China's inflation jumped to a 32-month high in March despite government efforts to cool an overheated economy, adding to pressure for more interest rate hikes and other controls.
Prices rose 5.4 percent over a year ago in the world's second-largest economy, driven by 11.7 percent surge in politically sensitive food costs, data showed Friday. That was up from February's 4.9 percent and a setback for communist leaders who have declared taming inflation their priority and raised interest rates four times since October.
"They will have to step up their fight against inflation," said Credit Agricole CIB senior economist Dariusz Kowalczyk.
Analysts say prices are being driven by the dual pressures of consumer demand that is outstripping food supplies and a bank lending boom that was allowed to run too long after it helped China ward off the 2008 global crisis. Regulators are clamping down on credit but analysts say it will be months before the effect is seen.
Inflation is a political threat to the Communist Party because it erodes the public's gains from economic growth, possibly triggering unrest. Food prices are especially volatile in a society where poor families spend up to half their incomes on food.

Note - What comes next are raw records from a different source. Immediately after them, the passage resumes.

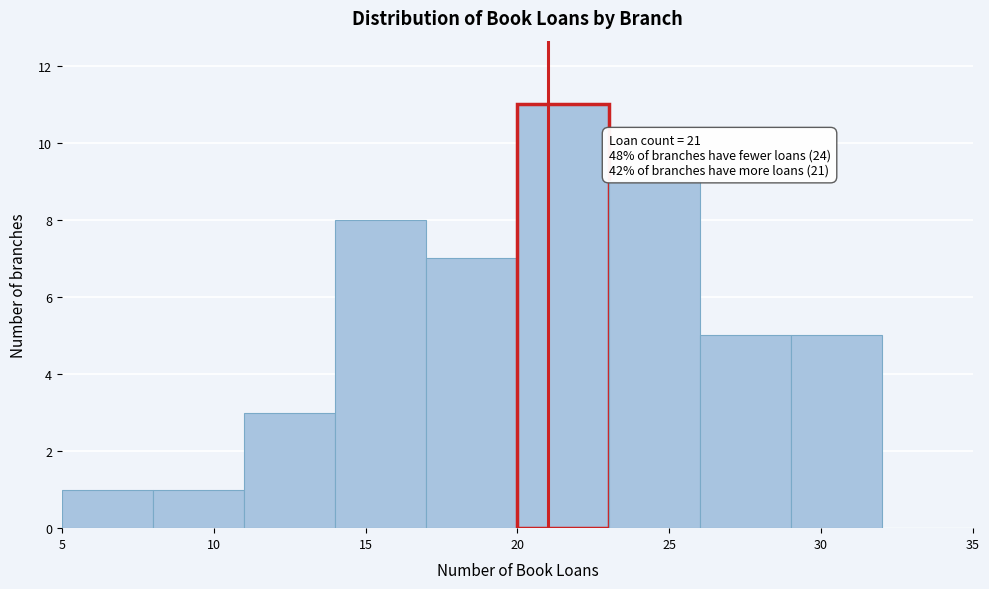

Over which range of the x-axis is the bar tallest?

20 to 23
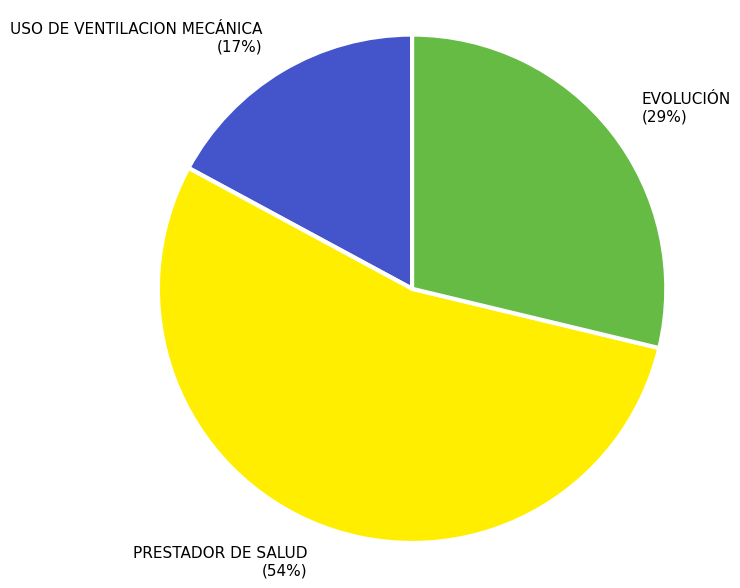

Rank the categories by value from highest to lowest.

PRESTADOR DE SALUD, EVOLUCIÓN, USO DE VENTILACION MECÁNICA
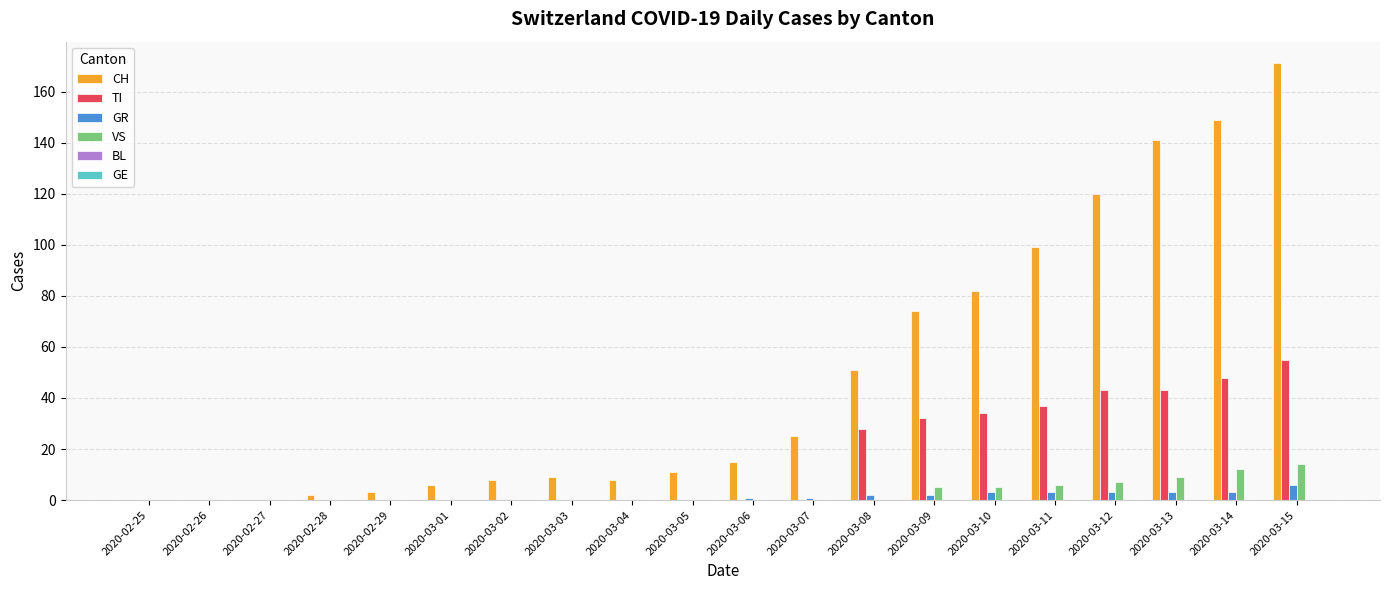

At which label does TI reach its peak?

2020-03-15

Beijing's failure to cool prices and growth have frustrated communist leaders who also face mounting foreign pressure to allow China's yuan to rise in value and narrow its swollen trade surplus. Reflecting rising official urgency, Premier Wen Jiabao called in a speech Thursday for authorities to step up the anti-inflation fight.
The economy grew 9.7 percent in the first three months of the year — little changed from the previous quarter's 9.8 percent — despite government efforts to steer growth to a sustainable level following last year's double-digit expansion.
"The government cannot seem to slow the economy down," said IHS Global Insight analyst Alistair Thornton in a report.
China's surging growth and possibly more drastic government efforts to rein it in could have global repercussions.
Washington and other governments complain exports are supported by exchange rate controls that they say keep China's yuan undervalued. They say that swells its trade surplus and hurts foreign competitors at a time when other countries are trying to create jobs.
Chinese leaders have pledged to restructure the economy by promoting consumer spending to reduce reliance on exports and investment. They have promised a stronger yuan, which would both ease trade strains and boost Chinese consumer spending power.
But they have taken few practical steps. Officials including Premier Wen Jiabao have affirmed support for exporters by rejecting a rapid rise in the yuan — a move that would boost consumer spending power — on the grounds that might cost jobs.
China foreign reserves soared past $3 trillion in March as Beijing bought dollars and other currency to restrain the yuan's rise despite a June pledge to allow more exchange rate flexibility.
The International Monetary Fund cited China's currency controls this week as a possible factor that might hamper a global recovery.
Analysts expect at least one more rate hike in the coming months and for Beijing to allow a faster rise in the yuan, which has gained about 4.5 percent against the dollar since a June pledge of more exchange rate flexibility. A stronger yuan could help to cool inflation by making oil and other imports cheaper in Chinese currency terms. Still, many analysts expect inflation to rise further through at least midyear before easing.
"We clearly feel that prices are constantly rising. Every few months there is a new price for things," said Zhang Haichao, a 23-year-old messenger in Beijing.
More drastic measures to cool growth and prices could have repercussions abroad if they cut Chinese demand for iron ore from Australia and Brazil, factory machinery from the United States and Europe and other foreign goods.
March inflation was the highest since July 2008, when prices rose 7.1 percent.
In his speech Thursday, Wen cited surging housing costs and rising public expectations of higher inflation, the official Xinhua News Agency reported. Such expectations can lead to higher wage demands and retail price increases.
"We need to skillfully handle the relationship between promoting economic growth and curbing inflation," Wen said at a Cabinet meeting, according to Xinhua.
Also in the first quarter, retail sales rose 16.3 percent over a year ago.
Spending on factories, real estate and other fixed assets rose 25 percent in March over a year ago despite investment curbs.
The jump in food costs came at a time when prices usually fall as spring harvests start to come in, indicating inflation pressures are strong.
"We are seeing continued very strong growth momentum," Kowalczyk said. "The government has not succeeded in containing inflation, despite increases in interest rates. So they will have to do more."